■ What you should do
Repeat the data exactly, every last line of it.

Material shown below:

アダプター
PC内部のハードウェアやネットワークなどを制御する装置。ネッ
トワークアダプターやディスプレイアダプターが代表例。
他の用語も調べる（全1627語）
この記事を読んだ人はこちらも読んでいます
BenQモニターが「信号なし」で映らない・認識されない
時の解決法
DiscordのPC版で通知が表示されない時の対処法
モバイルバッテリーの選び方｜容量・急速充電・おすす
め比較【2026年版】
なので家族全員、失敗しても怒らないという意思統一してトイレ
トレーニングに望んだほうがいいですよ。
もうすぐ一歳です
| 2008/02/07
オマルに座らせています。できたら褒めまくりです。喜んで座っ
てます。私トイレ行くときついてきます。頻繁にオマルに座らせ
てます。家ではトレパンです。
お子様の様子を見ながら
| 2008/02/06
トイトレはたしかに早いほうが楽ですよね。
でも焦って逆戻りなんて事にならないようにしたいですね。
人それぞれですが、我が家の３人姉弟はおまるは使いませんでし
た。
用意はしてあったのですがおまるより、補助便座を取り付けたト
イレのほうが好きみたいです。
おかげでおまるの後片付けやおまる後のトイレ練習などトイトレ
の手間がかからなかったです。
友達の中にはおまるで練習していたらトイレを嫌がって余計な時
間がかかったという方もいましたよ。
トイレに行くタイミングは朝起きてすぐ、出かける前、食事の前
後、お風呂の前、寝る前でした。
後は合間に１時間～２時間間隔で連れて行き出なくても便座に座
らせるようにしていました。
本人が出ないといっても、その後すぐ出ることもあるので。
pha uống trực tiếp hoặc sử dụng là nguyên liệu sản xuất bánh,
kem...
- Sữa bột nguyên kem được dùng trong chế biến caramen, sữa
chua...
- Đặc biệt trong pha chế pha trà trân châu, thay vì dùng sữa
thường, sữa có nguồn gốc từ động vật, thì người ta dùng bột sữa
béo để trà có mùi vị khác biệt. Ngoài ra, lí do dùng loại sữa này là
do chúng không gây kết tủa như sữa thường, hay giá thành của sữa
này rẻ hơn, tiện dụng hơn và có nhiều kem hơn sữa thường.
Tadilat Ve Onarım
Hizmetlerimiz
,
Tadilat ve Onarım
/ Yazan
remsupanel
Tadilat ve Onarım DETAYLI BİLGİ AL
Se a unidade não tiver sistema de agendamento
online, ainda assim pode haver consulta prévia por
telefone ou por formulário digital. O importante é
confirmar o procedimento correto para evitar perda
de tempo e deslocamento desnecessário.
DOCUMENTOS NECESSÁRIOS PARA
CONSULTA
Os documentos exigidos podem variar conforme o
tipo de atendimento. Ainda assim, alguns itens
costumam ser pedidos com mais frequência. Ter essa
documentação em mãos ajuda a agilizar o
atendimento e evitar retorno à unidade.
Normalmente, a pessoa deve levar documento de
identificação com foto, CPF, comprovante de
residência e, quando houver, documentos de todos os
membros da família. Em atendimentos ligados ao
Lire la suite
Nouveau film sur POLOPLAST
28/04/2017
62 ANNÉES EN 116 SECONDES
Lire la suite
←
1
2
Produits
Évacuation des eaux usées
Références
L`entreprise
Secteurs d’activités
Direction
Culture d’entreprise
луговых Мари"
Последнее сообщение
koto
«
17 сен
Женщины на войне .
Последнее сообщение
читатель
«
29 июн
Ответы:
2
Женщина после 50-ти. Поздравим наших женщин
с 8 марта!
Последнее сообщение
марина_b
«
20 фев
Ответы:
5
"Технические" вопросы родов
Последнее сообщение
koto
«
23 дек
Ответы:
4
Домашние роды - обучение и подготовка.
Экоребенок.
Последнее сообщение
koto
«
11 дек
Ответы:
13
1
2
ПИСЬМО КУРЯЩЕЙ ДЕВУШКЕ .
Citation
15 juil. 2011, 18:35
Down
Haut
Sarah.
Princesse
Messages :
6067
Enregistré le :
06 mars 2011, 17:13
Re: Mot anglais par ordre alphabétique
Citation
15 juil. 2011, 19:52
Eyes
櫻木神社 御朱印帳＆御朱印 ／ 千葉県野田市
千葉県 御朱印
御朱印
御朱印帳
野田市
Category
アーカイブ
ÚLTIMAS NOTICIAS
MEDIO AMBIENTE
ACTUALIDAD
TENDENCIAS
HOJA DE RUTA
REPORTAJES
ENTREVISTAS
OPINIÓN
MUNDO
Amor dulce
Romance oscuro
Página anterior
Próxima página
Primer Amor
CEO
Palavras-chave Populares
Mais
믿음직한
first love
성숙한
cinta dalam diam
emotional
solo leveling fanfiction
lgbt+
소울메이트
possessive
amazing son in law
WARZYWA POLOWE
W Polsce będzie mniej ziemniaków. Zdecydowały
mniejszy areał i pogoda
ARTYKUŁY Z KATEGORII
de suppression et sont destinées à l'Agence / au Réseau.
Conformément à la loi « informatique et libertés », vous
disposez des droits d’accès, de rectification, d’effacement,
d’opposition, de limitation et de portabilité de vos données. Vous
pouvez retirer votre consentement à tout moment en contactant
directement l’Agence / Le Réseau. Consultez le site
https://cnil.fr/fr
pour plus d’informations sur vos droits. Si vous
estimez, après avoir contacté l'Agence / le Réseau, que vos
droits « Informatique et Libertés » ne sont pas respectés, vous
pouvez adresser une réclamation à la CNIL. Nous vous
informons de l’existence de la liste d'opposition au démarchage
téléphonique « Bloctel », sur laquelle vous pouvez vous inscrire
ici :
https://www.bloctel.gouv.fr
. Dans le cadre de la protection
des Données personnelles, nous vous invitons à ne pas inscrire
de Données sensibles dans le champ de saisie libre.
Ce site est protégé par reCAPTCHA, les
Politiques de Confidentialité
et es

End of Material shown.

■ Task output
アダプター
PC内部のハードウェアやネットワークなどを制御する装置。ネッ
トワークアダプターやディスプレイアダプターが代表例。
他の用語も調べる（全1627語）
この記事を読んだ人はこちらも読んでいます
BenQモニターが「信号なし」で映らない・認識されない
時の解決法
DiscordのPC版で通知が表示されない時の対処法
モバイルバッテリーの選び方｜容量・急速充電・おすす
め比較【2026年版】
なので家族全員、失敗しても怒らないという意思統一してトイレ
トレーニングに望んだほうがいいですよ。
もうすぐ一歳です
| 2008/02/07
オマルに座らせています。できたら褒めまくりです。喜んで座っ
てます。私トイレ行くときついてきます。頻繁にオマルに座らせ
てます。家ではトレパンです。
お子様の様子を見ながら
| 2008/02/06
トイトレはたしかに早いほうが楽ですよね。
でも焦って逆戻りなんて事にならないようにしたいですね。
人それぞれですが、我が家の３人姉弟はおまるは使いませんでし
た。
用意はしてあったのですがおまるより、補助便座を取り付けたト
イレのほうが好きみたいです。
おかげでおまるの後片付けやおまる後のトイレ練習などトイトレ
の手間がかからなかったです。
友達の中にはおまるで練習していたらトイレを嫌がって余計な時
間がかかったという方もいましたよ。
トイレに行くタイミングは朝起きてすぐ、出かける前、食事の前
後、お風呂の前、寝る前でした。
後は合間に１時間～２時間間隔で連れて行き出なくても便座に座
らせるようにしていました。
本人が出ないといっても、その後すぐ出ることもあるので。
pha uống trực tiếp hoặc sử dụng là nguyên liệu sản xuất bánh,
kem...
- Sữa bột nguyên kem được dùng trong chế biến caramen, sữa
chua...
- Đặc biệt trong pha chế pha trà trân châu, thay vì dùng sữa
thường, sữa có nguồn gốc từ động vật, thì người ta dùng bột sữa
béo để trà có mùi vị khác biệt. Ngoài ra, lí do dùng loại sữa này là
do chúng không gây kết tủa như sữa thường, hay giá thành của sữa
này rẻ hơn, tiện dụng hơn và có nhiều kem hơn sữa thường.
Tadilat Ve Onarım
Hizmetlerimiz
,
Tadilat ve Onarım
/ Yazan
remsupanel
Tadilat ve Onarım DETAYLI BİLGİ AL
Se a unidade não tiver sistema de agendamento
online, ainda assim pode haver consulta prévia por
telefone ou por formulário digital. O importante é
confirmar o procedimento correto para evitar perda
de tempo e deslocamento desnecessário.
DOCUMENTOS NECESSÁRIOS PARA
CONSULTA
Os documentos exigidos podem variar conforme o
tipo de atendimento. Ainda assim, alguns itens
costumam ser pedidos com mais frequência. Ter essa
documentação em mãos ajuda a agilizar o
atendimento e evitar retorno à unidade.
Normalmente, a pessoa deve levar documento de
identificação com foto, CPF, comprovante de
residência e, quando houver, documentos de todos os
membros da família. Em atendimentos ligados ao
Lire la suite
Nouveau film sur POLOPLAST
28/04/2017
62 ANNÉES EN 116 SECONDES
Lire la suite
←
1
2
Produits
Évacuation des eaux usées
Références
L`entreprise
Secteurs d’activités
Direction
Culture d’entreprise
луговых Мари"
Последнее сообщение
koto
«
17 сен
Женщины на войне .
Последнее сообщение
читатель
«
29 июн
Ответы:
2
Женщина после 50-ти. Поздравим наших женщин
с 8 марта!
Последнее сообщение
марина_b
«
20 фев
Ответы:
5
"Технические" вопросы родов
Последнее сообщение
koto
«
23 дек
Ответы:
4
Домашние роды - обучение и подготовка.
Экоребенок.
Последнее сообщение
koto
«
11 дек
Ответы:
13
1
2
ПИСЬМО КУРЯЩЕЙ ДЕВУШКЕ .
Citation
15 juil. 2011, 18:35
Down
Haut
Sarah.
Princesse
Messages :
6067
Enregistré le :
06 mars 2011, 17:13
Re: Mot anglais par ordre alphabétique
Citation
15 juil. 2011, 19:52
Eyes
櫻木神社 御朱印帳＆御朱印 ／ 千葉県野田市
千葉県 御朱印
御朱印
御朱印帳
野田市
Category
アーカイブ
ÚLTIMAS NOTICIAS
MEDIO AMBIENTE
ACTUALIDAD
TENDENCIAS
HOJA DE RUTA
REPORTAJES
ENTREVISTAS
OPINIÓN
MUNDO
Amor dulce
Romance oscuro
Página anterior
Próxima página
Primer Amor
CEO
Palavras-chave Populares
Mais
믿음직한
first love
성숙한
cinta dalam diam
emotional
solo leveling fanfiction
lgbt+
소울메이트
possessive
amazing son in law
WARZYWA POLOWE
W Polsce będzie mniej ziemniaków. Zdecydowały
mniejszy areał i pogoda
ARTYKUŁY Z KATEGORII
de suppression et sont destinées à l'Agence / au Réseau.
Conformément à la loi « informatique et libertés », vous
disposez des droits d’accès, de rectification, d’effacement,
d’opposition, de limitation et de portabilité de vos données. Vous
pouvez retirer votre consentement à tout moment en contactant
directement l’Agence / Le Réseau. Consultez le site
https://cnil.fr/fr
pour plus d’informations sur vos droits. Si vous
estimez, après avoir contacté l'Agence / le Réseau, que vos
droits « Informatique et Libertés » ne sont pas respectés, vous
pouvez adresser une réclamation à la CNIL. Nous vous
informons de l’existence de la liste d'opposition au démarchage
téléphonique « Bloctel », sur laquelle vous pouvez vous inscrire
ici :
https://www.bloctel.gouv.fr
. Dans le cadre de la protection
des Données personnelles, nous vous invitons à ne pas inscrire
de Données sensibles dans le champ de saisie libre.
Ce site est protégé par reCAPTCHA, les
Politiques de Confidentialité
et es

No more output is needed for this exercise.